The article about sacred forests in the March 21st issue of Jinja Shinpō was, once again, not particularly about sacred forests. It was, nevertheless, interesting.
The author, a professor at Kyoto University, starts by noting the increased importance that has been placed on social diversity recently in Japan (where it means something completely different from what it currently means in the USA), and on biodiversity worldwide. He notes the importance of preserving biodiversity and habitats, including their influence on the origins of pandemics.
He then connects the idea of “yaoyorozu no kami”, or “eight million kami”, with biodiversity. If the kami are seen as nature deities, then having a wide range of diverse kami is conceptually close to biodiversity. This is quite an attractive idea, but I hasten to add that it is not mainstream Shinto — I haven’t seen it anywhere else.
The topic of the second part of the article is small-scale renewable energy generation at jinja. The author is involved in a project to install small scale (tens of kilowatts) generation capacity at jinja in rural areas.

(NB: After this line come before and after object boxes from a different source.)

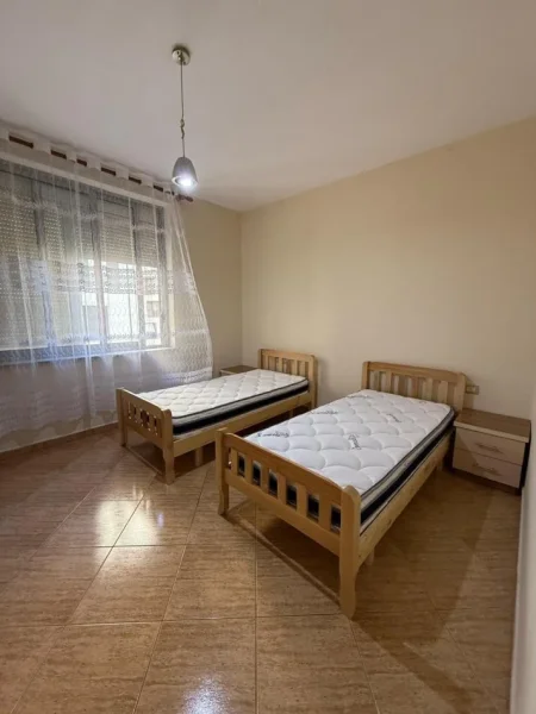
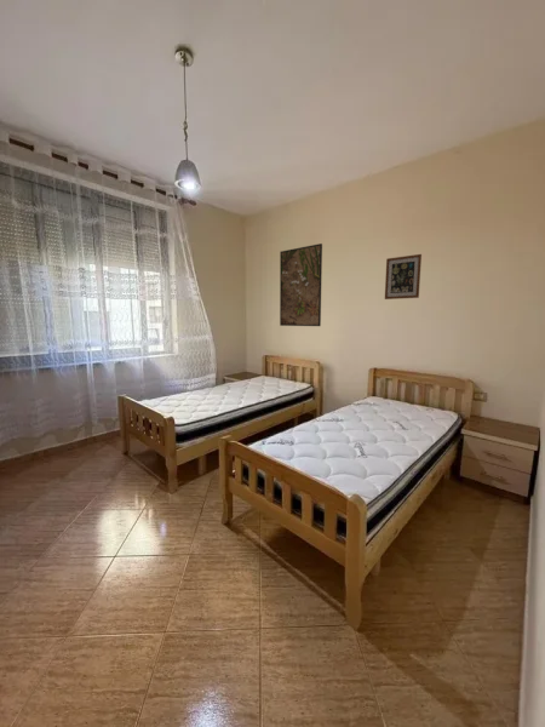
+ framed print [279,242,323,327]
+ wall art [384,253,423,300]
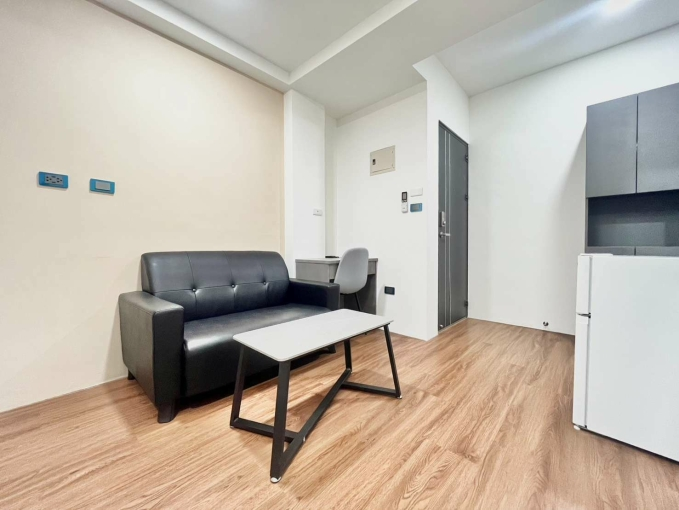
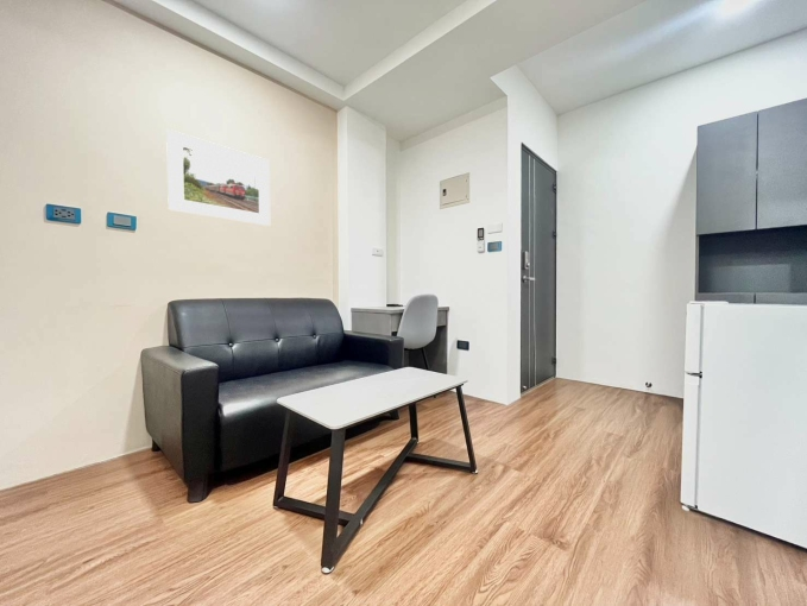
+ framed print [165,128,271,227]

To be strictly correct, it seems that so far it has been one jinja, but that the project has, finally, been successful, and neighbouring communities have expressed an interest in expanding the idea.
As he says, this is a good idea for a number of reasons. It will help to mitigate global heating, and it provides income and employment in the community. In Japan, distributed power generation is a very good thing to have, because natural disasters are not uncommon. A few tens of kilowatts could easily be enough to power a small community, which would greatly reduce the impact of many disasters, as power lines are quite vulnerable.
The connection to sacred forests, however, does not seem to go much beyond the name of the project. It is a good example of environmentally aware and community centred activities at a jinja, and as such I was glad to hear about it.
Wonder what form of renewable energy they would be utilizing? Solar for instance would need a larger footprint(depending on output) which could potentially lead to deforestation. Would that be an acceptable one time price to pay for continued progress that benefits all?
The existing example is small-scale hydropower, something that rural Japan is often well suited to. Given that the scheme is locally led, I imagine that they will choose whatever works best for a particular location.